The traditional method of training LLMs relies heavily on vast quantities of raw text data, often scraped from the internet, which is then supplemented with task-specific information during the fine-tuning stage. This process, while effective to a degree, is fraught with difficulties, primarily due to the scarcity of high-quality instruction data. Producing this data manually is both time-consuming and expensive, and while synthetic data offers a cost-effective alternative, it frequently lacks the necessary variety and depth.
LAB Method
Enter MIT’s LAB method, a strategic approach to generating synthetic data tailored specifically to the tasks intended for the chatbot. This method significantly reduces the time and financial investment traditionally required for LLM training, without compromising on the quality or breadth of instruction data. At the heart of LAB is a taxonomy that provides a structured framework for identifying the knowledge and skills a chatbot needs, allowing for the generation of high-quality instructions that facilitate the seamless incorporation of new abilities into the LLM.
This process involves a “teacher model” that creates pairs of questions and answers, each meticulously crafted to address specific tasks. For instance, in preparing a chatbot to draft an email summarizing a company’s quarterly earnings, the taxonomy categorizes the necessary instruction data into knowledge, foundational skills, and compositional skills. This structured approach ensures comprehensive coverage of all requisite areas, including accounting knowledge, mathematical abilities, and writing and reasoning skills.
One of the most innovative aspects of LAB is its phased-training protocol. This method segments the training process into stages, starting with simple instructions before progressing to more complex, narrative-like instructions. This graduated approach mimics human learning, allowing the LLM to build upon its existing knowledge and skills progressively. Empirical evidence from MIT’s research indicates that the sequence in which knowledge and skills are introduced plays a crucial role in the model’s ability to assimilate new information effectively.Â
Results
The practical application of the LAB method has yielded impressive results. MIT Research applied LAB to generate a synthetic dataset of 1.2 million instructions, training two open-source LLMs, Labradorite 13B and Merlinite 7B, on this data.

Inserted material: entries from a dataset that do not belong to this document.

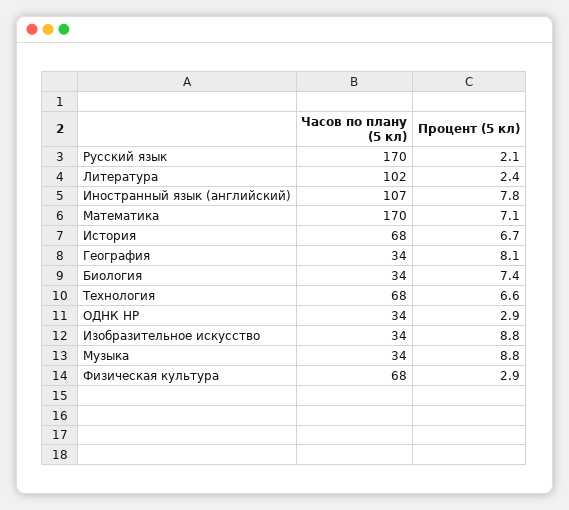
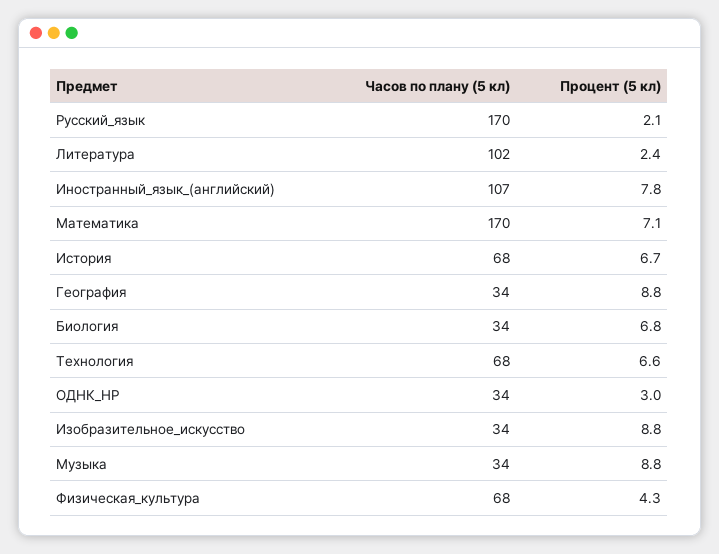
  {
    "Часов по плану (5 кл)": {
      "Русский язык": 170,
      "Литература": 102,
      "Иностранный язык (английский)": 107,
      "Математика": 170,
      "История": 68,
      "География": 34,
      "Биология": 34,
      "Технология": 68,
      "ОДНК НР": 34,
      "Изобразительное искусство": 34,
      "Музыка": 34,
      "Физическая культура": 68
    },
    "Процент (5 кл)": {
      "Русский язык": 2.1,
      "Литература": 2.4,
      "Иностранный язык (английский)": 7.8,
      "Математика": 7.1,
      "История": 6.7,
-     "География": 8.1,
+     "География": 8.8,
-     "Биология": 7.4,
+     "Биология": 6.8,
      "Технология": 6.6,
-     "ОДНК НР": 2.9,
+     "ОДНК НР": 3,
      "Изобразительное искусство": 8.8,
      "Музыка": 8.8,
-     "Физическая культура": 2.9
+     "Физическая культура": 4.3
    }
  }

The aligned models demonstrated competitive performance across several benchmarks, outshining chatbots trained on human-generated data and those aligned on larger volumes of synthetic data.
MIT’s LAB stands out not only for its efficiency and effectiveness in training LLMs but also for its potential to democratize AI development. By facilitating the generation of high-quality, task-specific instruction data, LAB enables smaller models to achieve advanced capabilities, levelling the playing field against models trained on significantly more resources.